刘秋蔓心里一惊,不知道郝爸爸坐在这儿多久了。
“爸,你……”
郝爸爸把手中的烟掐了,问刘秋蔓:“你姐说什么了……”
刘秋蔓赶紧把前面大口袋里揣着的一万块钱拿出来放到郝爸爸跟前说:“我姐给的,我姐说……”
一五一十的把郝贝说的话一股脑儿的说了出来。
郝爸爸眼晴红红的,又看了一眼郝贝走远的方向,已经见不到郝贝的身影了。
“你姐给你的你就拿着吧,蔓蔓呀,你姐是个好人,你听你姐的话,把钱存起来,自己也留点心眼,你也知道你妈要做什么,爸也不见得能护着你的。”
刘秋蔓听得呜呜呜的哭。
她知道这家人,就郝贝和郝爸爸是好人,其它人都不是个东西,可是她不懂郝贝最后说的那些话是什么意思。
不过当她回到郝家,听到呼小筠对郝妈妈的冷言冷语的说着什么卖女求荣时,刘秋蔓就懂了……
当郝贝跟莫扬和两个小娃儿一起坐上呼弘济安排的军用机飞回江城时,心中一片凄然,看着让飞机甩在身后,慢慢变小的南华市,郝贝在心底默默的念了一句——再见了南华。
郝贝回江城,最高兴的除了裴瑾瑜小娃儿,就是丁老爷子了。
不过郝贝却是神色倦倦的,做什么都提不起精神来。
一直到婚纱店打来电话,说是他们该去拍婚纱照了,郝贝才如梦初醒。
她在这儿伤悲秋也没用,她和莫扬回来就要订婚了。
日子选在新历一月一日元旦那天,是郝贝自己选的日子,她有点小矫情,做什么都想要第一。
所以婚纱照就必需先照了,两个小娃儿在莫扬的安排下,已经送进幼儿园就读。
这一天,是约定去看影楼拍照的时间。
他们还没有去之前,影楼就忙活了起来,新来的员工,十分不解的看着预约档案,问边上的老员工:“这个不是来照附赠的套系才两千块一套的吗?怎么把杰罗姆·普赖斯(jerome—price)都请来了。
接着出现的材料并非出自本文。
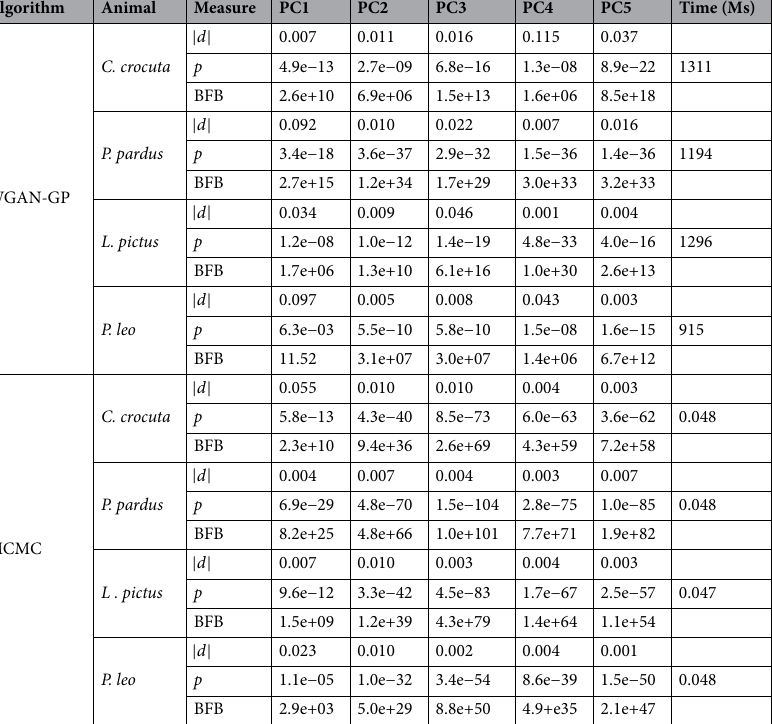
Table 1. Examples of absolute difference ( | d | ), p -Values and Bayes Factor Bounds (BFB) obtained when assessing the robust equivalency of synthetic data and real data using Gradient Penalty Wasserstein Loss Generative Adversarial Networks (WGAN-GP) and Markov Chain Monte Carlo (MCMC) Algorithms for data augmentation of the African Taxa dataset. Time values reported represent the number of miliseconds per epoch or iteration of the algorithm.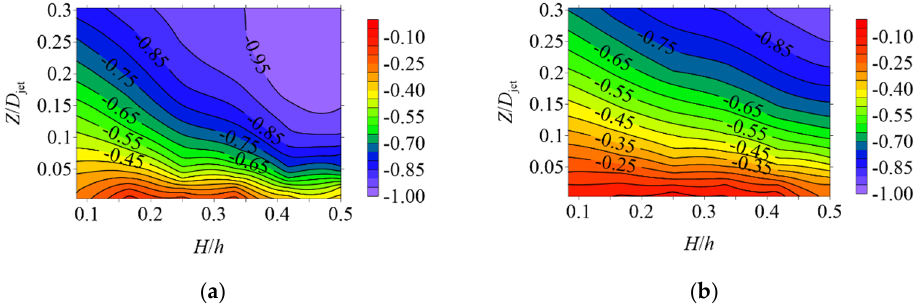
Figure 23. Contour maps of vertical wind velocity ( r h = 0.0 D jet ): ( a ) L = 0.5 D jet ; ( b ) L = 1.0 D jet .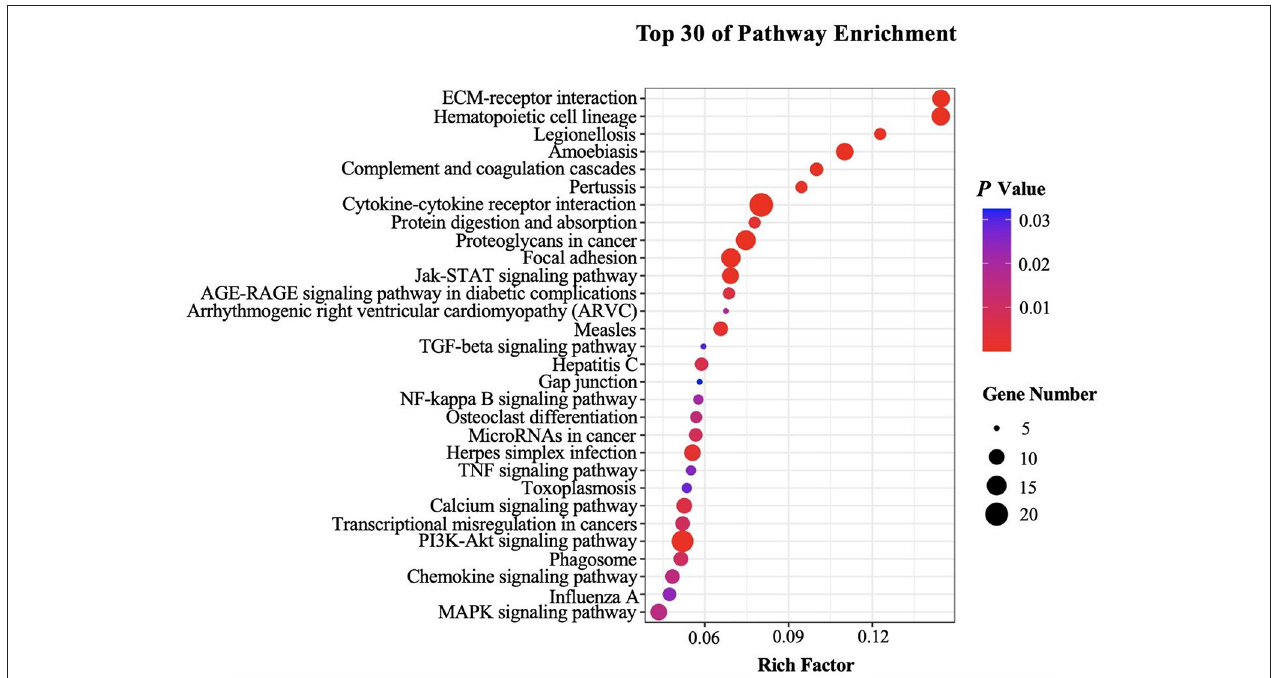
FIGURE 4 | Kyoto Encyclopedia of Genes and Genomes (KEGG) analysis (top 30) of the DEGs in the splenic B cells infected with the larval E. granulosus . The size of each point represents the number of DEGs. The larger the point, the more genes fall into this pathway. Moreover, the point of different colors represents the different P -values, and the greener point means higher significance of enrichment. The rich factor indicates the degree of enrichment.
”
jerome是这家影楼的摄影顾问,国际上有名的摄影师,顾问顾问,那意思就广了,只不过挂个名而己。
找他拍婚纱照,那可是天价的。
郝贝是不知道这些的,可是当莫扬看到郝贝那一身雪白的婚纱时,当下神色就一怔,再看到jerome是摄影时,一张俊脸就阴沉了下来。